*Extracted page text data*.
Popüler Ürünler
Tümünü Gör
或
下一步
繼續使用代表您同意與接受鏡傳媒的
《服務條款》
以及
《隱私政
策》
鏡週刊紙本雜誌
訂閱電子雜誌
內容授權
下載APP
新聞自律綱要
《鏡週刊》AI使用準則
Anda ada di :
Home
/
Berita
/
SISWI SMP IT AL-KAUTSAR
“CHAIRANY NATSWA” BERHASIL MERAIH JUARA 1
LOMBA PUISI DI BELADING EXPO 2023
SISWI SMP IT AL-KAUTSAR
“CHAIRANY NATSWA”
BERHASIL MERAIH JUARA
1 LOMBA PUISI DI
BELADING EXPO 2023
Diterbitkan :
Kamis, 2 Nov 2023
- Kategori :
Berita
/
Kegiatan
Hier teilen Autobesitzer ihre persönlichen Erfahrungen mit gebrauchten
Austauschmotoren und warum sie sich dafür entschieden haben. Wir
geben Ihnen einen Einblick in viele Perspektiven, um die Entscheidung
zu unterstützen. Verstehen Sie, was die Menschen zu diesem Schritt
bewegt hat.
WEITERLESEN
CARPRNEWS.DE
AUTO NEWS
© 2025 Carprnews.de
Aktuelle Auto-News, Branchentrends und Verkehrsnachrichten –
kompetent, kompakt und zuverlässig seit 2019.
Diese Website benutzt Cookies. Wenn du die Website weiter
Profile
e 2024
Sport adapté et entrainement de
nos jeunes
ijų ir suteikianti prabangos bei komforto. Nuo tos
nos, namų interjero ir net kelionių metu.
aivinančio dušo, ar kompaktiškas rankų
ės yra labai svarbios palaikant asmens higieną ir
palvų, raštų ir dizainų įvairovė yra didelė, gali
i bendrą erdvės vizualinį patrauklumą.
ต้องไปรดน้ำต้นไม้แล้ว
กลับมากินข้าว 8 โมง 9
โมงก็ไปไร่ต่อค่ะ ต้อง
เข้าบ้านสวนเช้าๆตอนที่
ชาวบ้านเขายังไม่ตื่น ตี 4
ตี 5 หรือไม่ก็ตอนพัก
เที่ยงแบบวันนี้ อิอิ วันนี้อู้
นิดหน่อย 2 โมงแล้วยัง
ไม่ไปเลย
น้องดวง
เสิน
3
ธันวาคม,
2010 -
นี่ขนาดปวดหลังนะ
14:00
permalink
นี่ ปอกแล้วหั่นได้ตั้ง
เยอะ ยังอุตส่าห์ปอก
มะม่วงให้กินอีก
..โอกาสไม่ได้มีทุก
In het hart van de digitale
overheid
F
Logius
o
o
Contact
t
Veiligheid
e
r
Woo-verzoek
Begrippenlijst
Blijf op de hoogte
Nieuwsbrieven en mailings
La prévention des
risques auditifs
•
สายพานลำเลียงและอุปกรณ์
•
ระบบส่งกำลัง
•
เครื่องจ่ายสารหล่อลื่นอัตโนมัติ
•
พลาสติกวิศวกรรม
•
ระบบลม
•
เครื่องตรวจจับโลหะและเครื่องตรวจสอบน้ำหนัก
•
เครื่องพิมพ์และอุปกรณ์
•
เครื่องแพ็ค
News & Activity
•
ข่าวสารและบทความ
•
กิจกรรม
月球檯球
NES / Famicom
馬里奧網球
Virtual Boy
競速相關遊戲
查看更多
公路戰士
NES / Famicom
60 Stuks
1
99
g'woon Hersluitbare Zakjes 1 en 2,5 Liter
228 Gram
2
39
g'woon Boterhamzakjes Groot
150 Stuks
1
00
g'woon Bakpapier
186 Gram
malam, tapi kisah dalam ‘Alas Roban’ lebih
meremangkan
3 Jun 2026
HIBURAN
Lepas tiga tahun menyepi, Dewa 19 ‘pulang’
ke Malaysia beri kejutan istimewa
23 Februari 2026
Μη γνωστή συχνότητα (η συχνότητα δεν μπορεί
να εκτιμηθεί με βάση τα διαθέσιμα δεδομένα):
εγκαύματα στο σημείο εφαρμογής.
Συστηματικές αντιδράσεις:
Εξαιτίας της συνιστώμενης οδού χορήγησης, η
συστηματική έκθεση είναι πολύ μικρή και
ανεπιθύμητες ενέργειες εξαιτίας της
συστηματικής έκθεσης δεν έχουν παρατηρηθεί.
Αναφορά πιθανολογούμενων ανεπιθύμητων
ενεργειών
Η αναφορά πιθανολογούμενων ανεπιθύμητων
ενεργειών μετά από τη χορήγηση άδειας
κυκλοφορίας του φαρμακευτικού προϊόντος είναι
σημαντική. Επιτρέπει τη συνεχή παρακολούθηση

*About this task*.
Give an exact copy of all the data shown above.

*Answer to this exercise*.
Popüler Ürünler
Tümünü Gör
或
下一步
繼續使用代表您同意與接受鏡傳媒的
《服務條款》
以及
《隱私政
策》
鏡週刊紙本雜誌
訂閱電子雜誌
內容授權
下載APP
新聞自律綱要
《鏡週刊》AI使用準則
Anda ada di :
Home
/
Berita
/
SISWI SMP IT AL-KAUTSAR
“CHAIRANY NATSWA” BERHASIL MERAIH JUARA 1
LOMBA PUISI DI BELADING EXPO 2023
SISWI SMP IT AL-KAUTSAR
“CHAIRANY NATSWA”
BERHASIL MERAIH JUARA
1 LOMBA PUISI DI
BELADING EXPO 2023
Diterbitkan :
Kamis, 2 Nov 2023
- Kategori :
Berita
/
Kegiatan
Hier teilen Autobesitzer ihre persönlichen Erfahrungen mit gebrauchten
Austauschmotoren und warum sie sich dafür entschieden haben. Wir
geben Ihnen einen Einblick in viele Perspektiven, um die Entscheidung
zu unterstützen. Verstehen Sie, was die Menschen zu diesem Schritt
bewegt hat.
WEITERLESEN
CARPRNEWS.DE
AUTO NEWS
© 2025 Carprnews.de
Aktuelle Auto-News, Branchentrends und Verkehrsnachrichten –
kompetent, kompakt und zuverlässig seit 2019.
Diese Website benutzt Cookies. Wenn du die Website weiter
Profile
e 2024
Sport adapté et entrainement de
nos jeunes
ijų ir suteikianti prabangos bei komforto. Nuo tos
nos, namų interjero ir net kelionių metu.
aivinančio dušo, ar kompaktiškas rankų
ės yra labai svarbios palaikant asmens higieną ir
palvų, raštų ir dizainų įvairovė yra didelė, gali
i bendrą erdvės vizualinį patrauklumą.
ต้องไปรดน้ำต้นไม้แล้ว
กลับมากินข้าว 8 โมง 9
โมงก็ไปไร่ต่อค่ะ ต้อง
เข้าบ้านสวนเช้าๆตอนที่
ชาวบ้านเขายังไม่ตื่น ตี 4
ตี 5 หรือไม่ก็ตอนพัก
เที่ยงแบบวันนี้ อิอิ วันนี้อู้
นิดหน่อย 2 โมงแล้วยัง
ไม่ไปเลย
น้องดวง
เสิน
3
ธันวาคม,
2010 -
นี่ขนาดปวดหลังนะ
14:00
permalink
นี่ ปอกแล้วหั่นได้ตั้ง
เยอะ ยังอุตส่าห์ปอก
มะม่วงให้กินอีก
..โอกาสไม่ได้มีทุก
In het hart van de digitale
overheid
F
Logius
o
o
Contact
t
Veiligheid
e
r
Woo-verzoek
Begrippenlijst
Blijf op de hoogte
Nieuwsbrieven en mailings
La prévention des
risques auditifs
•
สายพานลำเลียงและอุปกรณ์
•
ระบบส่งกำลัง
•
เครื่องจ่ายสารหล่อลื่นอัตโนมัติ
•
พลาสติกวิศวกรรม
•
ระบบลม
•
เครื่องตรวจจับโลหะและเครื่องตรวจสอบน้ำหนัก
•
เครื่องพิมพ์และอุปกรณ์
•
เครื่องแพ็ค
News & Activity
•
ข่าวสารและบทความ
•
กิจกรรม
月球檯球
NES / Famicom
馬里奧網球
Virtual Boy
競速相關遊戲
查看更多
公路戰士
NES / Famicom
60 Stuks
1
99
g'woon Hersluitbare Zakjes 1 en 2,5 Liter
228 Gram
2
39
g'woon Boterhamzakjes Groot
150 Stuks
1
00
g'woon Bakpapier
186 Gram
malam, tapi kisah dalam ‘Alas Roban’ lebih
meremangkan
3 Jun 2026
HIBURAN
Lepas tiga tahun menyepi, Dewa 19 ‘pulang’
ke Malaysia beri kejutan istimewa
23 Februari 2026
Μη γνωστή συχνότητα (η συχνότητα δεν μπορεί
να εκτιμηθεί με βάση τα διαθέσιμα δεδομένα):
εγκαύματα στο σημείο εφαρμογής.
Συστηματικές αντιδράσεις:
Εξαιτίας της συνιστώμενης οδού χορήγησης, η
συστηματική έκθεση είναι πολύ μικρή και
ανεπιθύμητες ενέργειες εξαιτίας της
συστηματικής έκθεσης δεν έχουν παρατηρηθεί.
Αναφορά πιθανολογούμενων ανεπιθύμητων
ενεργειών
Η αναφορά πιθανολογούμενων ανεπιθύμητων
ενεργειών μετά από τη χορήγηση άδειας
κυκλοφορίας του φαρμακευτικού προϊόντος είναι
σημαντική. Επιτρέπει τη συνεχή παρακολούθηση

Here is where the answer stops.